By V. Krishnaswamy, IANS,
Bangkok : A last-hole bogey left a bitter taste even though Gaurav Ghei continued to be the best Indian in the field at tied ninth place as the season-ending Volvo Masters of Asia golf reached the midway stage Friday.
Errant off the tee, Ghei missed an up-and-down for par to drop a bogey on 18th and was two-under 70 for the second successive day. At four-under 140, he was alongside first round leader, Nevin Basic (74).
Ghei was five behind the in-form Lam Chih-bing (66), who surged ahead with a sensational 66 despite a bogey on par-5 17th.
“I did not play particularly well, but made no big mistakes either,” said Ghei. “The only time I went off was on 18th, when I went to the left off the tee and then into the bunker and missed an up and down.”
Jyoti Randhawa, winner of the Volvo Masters of Asia in 2004, set himself up for a good finish with two-under 70 to come to one-under 143 moving up 20 places to tied 21st. Randhawa seemed to play birdie-bogey as he had five birdies and three bogeys.
Three Indians, S.S.P. Chowrasia (73), Gaganjeet Bhullar (72) and Shiv Kapur (73) were in the bunch at tied 27th at even par 144, while Jeev Milkha Singh made a move up from almost near-bottom to tied 41st with two-under 70. He was at two-over 146. Chowrasia had two birdies and three bogeys, including one on the last.
Digvijay Singh (73) was lying 51st at four-over 148 and the amateurs Rashid Khan (78) and Rahul Bakshi (76) soaked in another lesson in top-flight company.
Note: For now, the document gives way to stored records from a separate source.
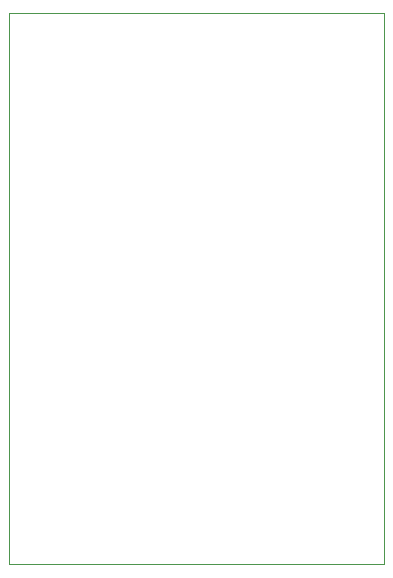
<source format=gko>
G75*
%MOIN*%
%OFA0B0*%
%FSLAX24Y24*%
%IPPOS*%
%LPD*%
%AMOC8*
5,1,8,0,0,1.08239X$1,22.5*
%
%ADD10C,0.0000*%
D10*
X000490Y000300D02*
X000490Y018670D01*
X012982Y018670D01*
X012982Y000300D01*
X000490Y000300D01*
M02*

</source>
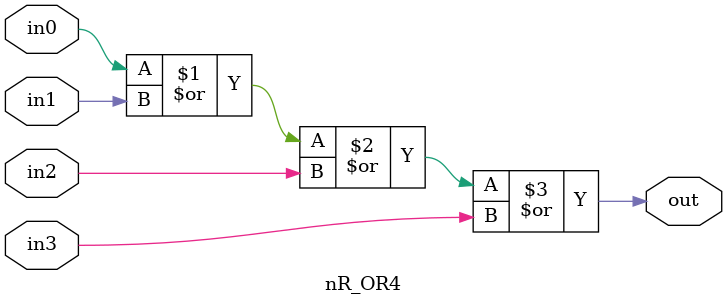
<source format=v>
module nR_FluxCtrl(branch,jump,out);
	input branch,jump;
	output out;
	assign out = branch | jump;
endmodule


//Modulo de NOT:
//Entradas: 	
//		in: entrada
//Saidas:	
//		out: saida
module nR_NOT(in,out);
	input in;
	output out;
	assign out = ~in;
endmodule


//Modulo de AND2:
//Entradas: 	
//		in0: entrada 0
//		in1: entrada 1
//Saidas:	
//		out: saida
module nR_AND2(in0,in1,out);
	input in0,in1;
	output out;
	assign out = in0&in1;
endmodule

//Modulo de AND4:
//Entradas: 	
//		in0: entrada 0
//		in1: entrada 1
//		in2: entrada 2
//		in3: entrada 3
//Saidas:	
//		out: saida
module nR_AND4(in0,in1,in2,in3,out);
	input in0,in1,in2,in3;
	output out;
	assign out = in0&in1&in2&in3;
endmodule

//Modulo de OR4:
//Entradas: 	
//		in0: entrada 0
//		in1: entrada 1
//		in2: entrada 2
//		in3: entrada 3
//Saidas:	
//		out: saida
module nR_OR4(in0,in1,in2,in3,out);
	input in0,in1,in2,in3;
	output out;
	assign out = in0|in1|in2|in3;
endmodule

</source>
Khan dropped from 22nd to 61st and Bakshi was at tied 65th.
Jeev Milkha Singh had a birdie on second, but dropped a double on third. On the back nine, he birdied the tenth, 14th and 15th.
“Today’s round was fair. I did make a mistake on third when I dropped a double, but other than that I was fine and had four bogeys during the round. That has helped me climb back a bit,” Jeev said.
Kapur who said he had played 17 and half great holes Thursday had an up-and-down pock-marked by a double bogey on 17th. “It has been that kind of a season, the rub of the green is not quite with me,” he quipped after birdies on sixth, seventh, 14th and 16th and bogeys on second, ninth, 13th and 17th.
Four players Chapchai Nirat (66), Mitchell Brown (67), Macus Both (68) and Filipino Antonio Lascuna (67) were tied for second at seven-under 137.
Lin Wen-tang of Chinese Taipei (70) and defending champion Prayad Marksaeng (65) looking to squeeze into world’s top-50 for a Masters berth in 2009, were sixth and eighth respectively.
Lam Chih-Bing, who has been in fine form since the Singapore Open, where he contended till he fell apart Sunday, said, “Just being here this week, I have already achieved my goal for the year. I’m very happy to be here and whatever happens will be a bonus. The main improvement over the past couple of months has been due to the fact that I went back to the short putter. I’ve made more putts.”
“After Singapore, knowing that I’ve kept my card, it’s become so much easier to play out here. It was a big monkey off the back. I can pretty much free-wheel it now. Singapore was an accumulation of what I’ve been working on with my coach (Andrew Welsford). Everything clicked that week,” he said.
Prayad, who had opened his campaign with a disappointing 74 Thursday hit top form with five birdies and one eagle to move into contention.
Prayad, 49th in the world, took advantage of the calm conditions in the morning and peppered the flags with crisp iron play to post his best score at the Thai Country Club. An eagle at the fourth hole sparked him to life and he did not look back.
Thongchai Jaidee of Thailand, chasing a third straight victory, added a 74 to his first round 73.